J.P. Morgan Europe Limited, as Facility Agent

for the Lenders party to the Credit Agreement

referred to below

Ladies and Gentlemen:

The undersigned (the “Extending Lender”) hereby agrees to extend, effective 28 February 2016 (the “Extension Date”), its Commitment and the Maturity Date under the Credit Agreement, dated as of 28 February 2014 (as amended or modified from time to time, the “Credit Agreement,” the terms defined therein being used herein as therein defined if not defined herein), among Philip Morris International Inc. (“PMI”), the Lenders party thereto, J.P. Morgan Europe Limited, as Facility Agent, and JPMorgan Chase Bank, N.A., as Swingline Agent, for an additional one year period to 28 February 2021 (the “Extended Maturity Date”) pursuant to Section 2.23 of the Credit Agreement.
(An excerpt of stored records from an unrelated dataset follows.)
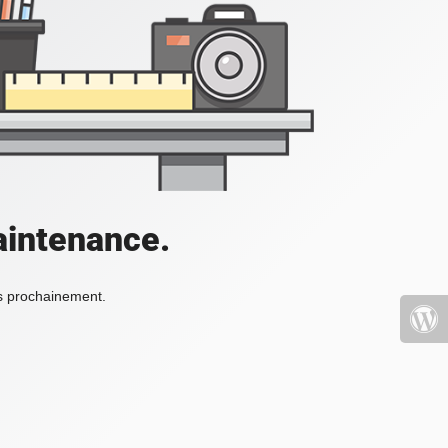
aintenance.
ès prochainement.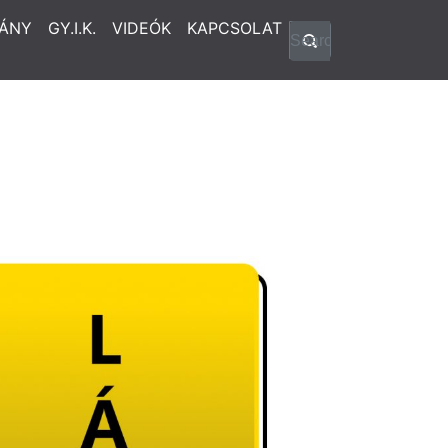
ÁNY
GY.I.K.
VIDEÓK
KAPCSOLAT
Effective 28 February 2016, Schedule 3 Revolving Credit Commitments is hereby deleted in its entirety and is replaced with Schedule 3 Revolving Credit Commitments attached hereto.

Except as expressly provided hereby, all of the terms and provisions of the Credit Agreement are and shall remain in full force and effect and are hereby ratified and confirmed. This Extension Agreement shall be governed by, and construed in accordance with, the laws of the State of New York. This Extension Agreement may be signed in any number of counterparts, each of which when executed shall be deemed to be an original and all of which taken together shall constitute one and the same agreement.